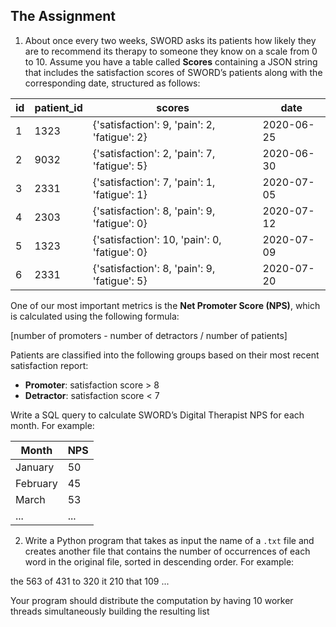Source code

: ## The Assignment

1. About once every two weeks, SWORD asks its patients how likely they are to recommend its therapy to someone they know on a scale from 0 to 10. Assume you have a table called **Scores** containing a JSON string that includes the satisfaction scores of SWORD’s patients along with the corresponding date, structured as follows:

| id | patient_id | scores                                        | date       |
|----|------------|-----------------------------------------------|------------|
| 1  | 1323       | {'satisfaction': 9, 'pain': 2, 'fatigue': 2}  | 2020-06-25 |
| 2  | 9032       | {'satisfaction': 2, 'pain': 7, 'fatigue': 5}  | 2020-06-30 |
| 3  | 2331       | {'satisfaction': 7, 'pain': 1, 'fatigue': 1}  | 2020-07-05 |
| 4  | 2303       | {'satisfaction': 8, 'pain': 9, 'fatigue': 0}  | 2020-07-12 |
| 5  | 1323       | {'satisfaction': 10, 'pain': 0, 'fatigue': 0} | 2020-07-09 |
| 6  | 2331       | {'satisfaction': 8, 'pain': 9, 'fatigue': 5}  | 2020-07-20 |

   One of our most important metrics is the **Net Promoter Score (NPS)**, which is calculated using the following formula:

   [number of promoters - number of detractors / number of patients]

   Patients are classified into the following groups based on their most recent satisfaction report:
   - **Promoter**: satisfaction score > 8
   - **Detractor**: satisfaction score < 7

   
   Write a SQL query to calculate SWORD’s Digital Therapist NPS for each month. For example:

   | Month    | NPS |
   |----------|-----|
   | January  | 50  |
   | February | 45  |
   | March    | 53  |
   | ...      | ... |

2. Write a Python program that takes as input the name of a `.txt` file and creates another file that contains the number of occurrences of each word in the original file, sorted in descending order. For example:

the 563
of 431
to 320
it 210
that 109
...

Your program should distribute the computation by having 10 worker threads simultaneously building the resulting list



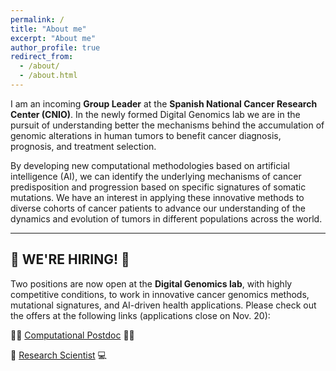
 ```yaml
---
permalink: /
title: "About me"
excerpt: "About me"
author_profile: true
redirect_from: 
  - /about/
  - /about.html
---
```


I am an incoming __Group Leader__ at the __Spanish National Cancer Research Center (CNIO)__. In the newly formed Digital Genomics lab we are in the pursuit of understanding better the mechanisms behind the accumulation of genomic alterations in human tumors to benefit cancer diagnosis, prognosis, and treatment selection.

By developing new computational methodologies based on artificial intelligence (AI), we can identify the underlying mechanisms of cancer predisposition and progression based on specific signatures of somatic mutations. We have an interest in applying these innovative methods to diverse cohorts of cancer patients to advance our understanding of the dynamics and evolution of tumors in different populations across the world.


---------------------------

## 📢 WE'RE HIRING! 📢

Two positions are now open at the __Digital Genomics lab__, with highly competitive conditions, to work in innovative cancer genomics methods, mutational signatures, and AI-driven health applications. Please check out the offers at the following links (applications close on Nov. 20):

👩‍💻 [Computational Postdoc](https://www.cnio.es/empleo/postdoctoral-research-assistant-for-the-digital-genomics-group-aidg/) 👨‍💻

🧬 [Research Scientist](https://www.cnio.es/empleo/research-scientist-for-the-digital-genomics-group-rsdg/) 💻
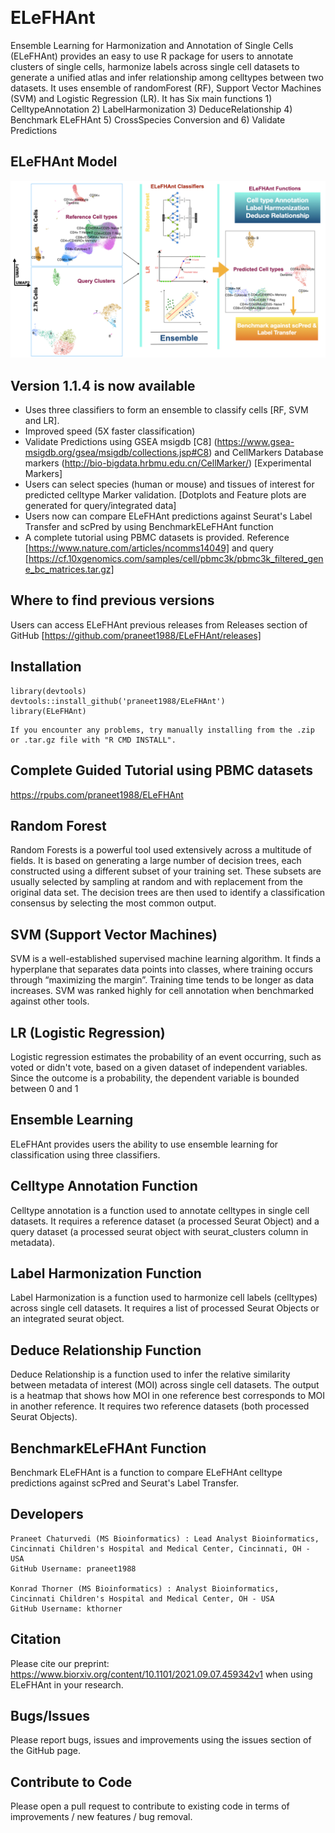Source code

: [![<praneet1988>](https://circleci.com/gh/praneet1988/ELeFHAnt.svg?style=shield)](https://github.com/praneet1988/ELeFHAnt)

# ELeFHAnt
Ensemble Learning for Harmonization and Annotation of Single Cells (ELeFHAnt) provides an easy to use R package for users to annotate clusters of single cells, harmonize labels across single cell datasets to generate a unified atlas and infer relationship among celltypes between two datasets. It uses ensemble of randomForest (RF), Support Vector Machines (SVM) and Logistic Regression (LR). It has Six main functions 1) CelltypeAnnotation 2) LabelHarmonization 3) DeduceRelationship 4) Benchmark ELeFHAnt 5) CrossSpecies Conversion and 6) Validate Predictions

## ELeFHAnt Model
![Graph](ELeFHAnt.jpeg)

## Version 1.1.4 is now available
* Uses three classifiers to form an ensemble to classify cells [RF, SVM and LR].
* Improved speed (5X faster classification)
* Validate Predictions using GSEA msigdb [C8] (https://www.gsea-msigdb.org/gsea/msigdb/collections.jsp#C8) and CellMarkers Database markers (http://bio-bigdata.hrbmu.edu.cn/CellMarker/) [Experimental Markers]
* Users can select species (human or mouse) and tissues of interest for predicted celltype Marker validation. [Dotplots and Feature plots are generated for query/integrated data]
* Users now can compare ELeFHAnt predictions against Seurat's Label Transfer and scPred by using BenchmarkELeFHAnt function
* A complete tutorial using PBMC datasets is provided. Reference [https://www.nature.com/articles/ncomms14049] and query [https://cf.10xgenomics.com/samples/cell/pbmc3k/pbmc3k_filtered_gene_bc_matrices.tar.gz]

## Where to find previous versions
Users can access ELeFHAnt previous releases from Releases section of GitHub [https://github.com/praneet1988/ELeFHAnt/releases]

## Installation
```
library(devtools)
devtools::install_github('praneet1988/ELeFHAnt')
library(ELeFHAnt)
```
```
If you encounter any problems, try manually installing from the .zip or .tar.gz file with "R CMD INSTALL". 
```

## Complete Guided Tutorial using PBMC datasets
https://rpubs.com/praneet1988/ELeFHAnt

## Random Forest
Random Forests is a powerful tool used extensively across a multitude of fields. It is based on generating a large number of decision trees, each constructed using a different subset of your training set. These subsets are usually selected by sampling at random and with replacement from the original data set. The decision trees are then used to identify a classification consensus by selecting the most common output.

## SVM (Support Vector Machines)
SVM is a well-established supervised machine learning algorithm. It finds a hyperplane that separates data points into classes, where training occurs through “maximizing the margin”. Training time tends to be longer as data increases. SVM was ranked highly for cell annotation when benchmarked against other tools.

## LR (Logistic Regression)
Logistic regression estimates the probability of an event occurring, such as voted or didn't vote, based on a given dataset of independent variables. Since the outcome is a probability, the dependent variable is bounded between 0 and 1

## Ensemble Learning
ELeFHAnt provides users the ability to use ensemble learning for classification using three classifiers.

## Celltype Annotation Function
Celltype annotation is a function used to annotate celltypes in single cell datasets. It requires a reference dataset (a processed Seurat Object) and a query dataset (a processed seurat object with seurat_clusters column in metadata).

## Label Harmonization Function
Label Harmonization is a function used to harmonize cell labels (celltypes) across single cell datasets. It requires a list of processed Seurat Objects or an integrated seurat object.

## Deduce Relationship Function
Deduce Relationship is a function used to infer the relative similarity between metadata of interest (MOI) across single cell datasets. The output is a heatmap that shows how MOI in one reference best corresponds to MOI in another reference. It requires two reference datasets (both processed Seurat Objects).
  
## BenchmarkELeFHAnt Function
Benchmark ELeFHAnt is a function to compare ELeFHAnt celltype predictions against scPred and Seurat's Label Transfer.


## Developers
```
Praneet Chaturvedi (MS Bioinformatics) : Lead Analyst Bioinformatics, Cincinnati Children's Hospital and Medical Center, Cincinnati, OH - USA
GitHub Username: praneet1988

Konrad Thorner (MS Bioinformatics) : Analyst Bioinformatics, Cincinnati Children's Hospital and Medical Center, OH - USA
GitHub Username: kthorner
```

## Citation
Please cite our preprint: https://www.biorxiv.org/content/10.1101/2021.09.07.459342v1 when using ELeFHAnt in your research.

## Bugs/Issues
Please report bugs, issues and improvements using the issues section of the GitHub page.

## Contribute to Code
Please open a pull request to contribute to existing code in terms of improvements / new features / bug removal.
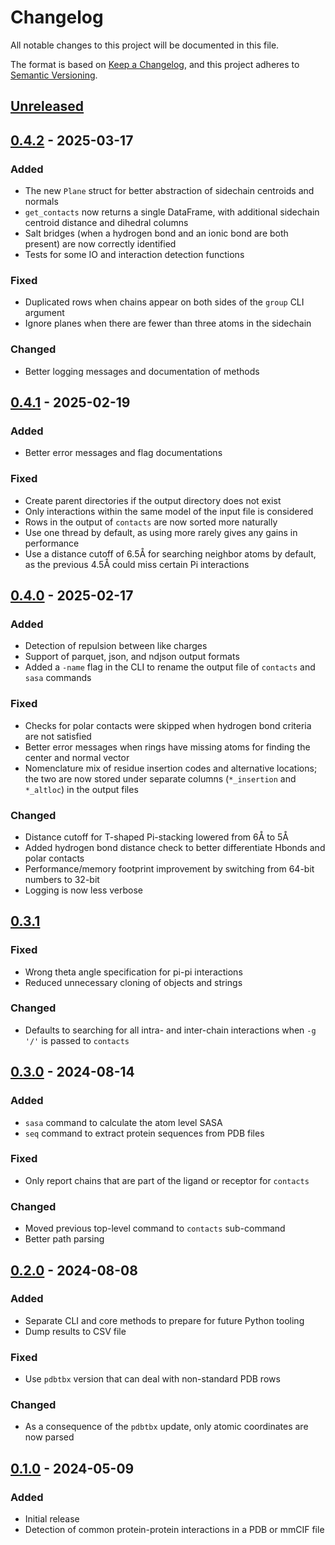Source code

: # Changelog

All notable changes to this project will be documented in this file.

The format is based on [Keep a Changelog](https://keepachangelog.com/en/1.1.0/),
and this project adheres to [Semantic Versioning](https://semver.org/spec/v2.0.0.html).

## [Unreleased]

## [0.4.2] - 2025-03-17

### Added

- The new `Plane` struct for better abstraction of sidechain centroids and normals
- `get_contacts` now returns a single DataFrame, with additional sidechain centroid distance and dihedral columns
- Salt bridges (when a hydrogen bond and an ionic bond are both present) are now correctly identified
- Tests for some IO and interaction detection functions

### Fixed

- Duplicated rows when chains appear on both sides of the `group` CLI argument
- Ignore planes when there are fewer than three atoms in the sidechain

### Changed

- Better logging messages and documentation of methods


## [0.4.1] - 2025-02-19

### Added

- Better error messages and flag documentations

### Fixed

- Create parent directories if the output directory does not exist
- Only interactions within the same model of the input file is considered
- Rows in the output of `contacts` are now sorted more naturally
- Use one thread by default, as using more rarely gives any gains in performance
- Use a distance cutoff of 6.5Å for searching neighbor atoms by default, as the previous 4.5Å could miss certain Pi interactions

## [0.4.0] - 2025-02-17

### Added

- Detection of repulsion between like charges
- Support of parquet, json, and ndjson output formats
- Added a `-name` flag in the CLI to rename the output file of `contacts` and `sasa` commands

### Fixed

- Checks for polar contacts were skipped when hydrogen bond criteria are not satisfied
- Better error messages when rings have missing atoms for finding the center and normal vector
- Nomenclature mix of residue insertion codes and alternative locations; the two are now stored under separate columns (`*_insertion` and `*_altloc`) in the output files

### Changed

- Distance cutoff for T-shaped Pi-stacking lowered from 6Å to 5Å
- Added hydrogen bond distance check to better differentiate Hbonds and polar contacts
- Performance/memory footprint improvement by switching from 64-bit numbers to 32-bit
- Logging is now less verbose


## [0.3.1]

### Fixed

- Wrong theta angle specification for pi-pi interactions
- Reduced unnecessary cloning of objects and strings

### Changed

- Defaults to searching for all intra- and inter-chain interactions when `-g '/'` is passed to `contacts`


## [0.3.0] - 2024-08-14

### Added

- `sasa` command to calculate the atom level SASA
- `seq` command to extract protein sequences from PDB files

### Fixed

- Only report chains that are part of the ligand or receptor for `contacts`

### Changed

- Moved previous top-level command to `contacts` sub-command
- Better path parsing

## [0.2.0] - 2024-08-08

### Added

- Separate CLI and core methods to prepare for future Python tooling
- Dump results to CSV file

### Fixed

- Use `pdbtbx` version that can deal with non-standard PDB rows

### Changed

- As a consequence of the `pdbtbx` update, only atomic coordinates are now parsed


## [0.1.0] - 2024-05-09

### Added

- Initial release
- Detection of common protein-protein interactions in a PDB or mmCIF file

[Unreleased]: https://github.com/y1zhou/arpeggia/compare/v0.4.2...HEAD
[0.4.2]: https://github.com/y1zhou/arpeggia/releases/tag/v0.4.2
[0.4.1]: https://github.com/y1zhou/arpeggia/releases/tag/v0.4.1
[0.4.0]: https://github.com/y1zhou/arpeggia/releases/tag/v0.4.0
[0.3.1]: https://github.com/y1zhou/arpeggia/releases/tag/v0.3.1
[0.3.0]: https://github.com/y1zhou/arpeggia/releases/tag/v0.3.0
[0.2.0]: https://github.com/y1zhou/arpeggia/releases/tag/v0.2.0
[0.1.0]: https://github.com/y1zhou/arpeggia/releases/tag/v0.1.0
───
- _ABOUT THIS TASK_: From the data above, reproduce word for word the lines running from the line with "## Installation" to the line with "## Random Forest", ends included.

- _EXERCISE ANSWER_:
## Installation
```
library(devtools)
devtools::install_github('praneet1988/ELeFHAnt')
library(ELeFHAnt)
```
```
If you encounter any problems, try manually installing from the .zip or .tar.gz file with "R CMD INSTALL". 
```

## Complete Guided Tutorial using PBMC datasets
https://rpubs.com/praneet1988/ELeFHAnt

## Random Forest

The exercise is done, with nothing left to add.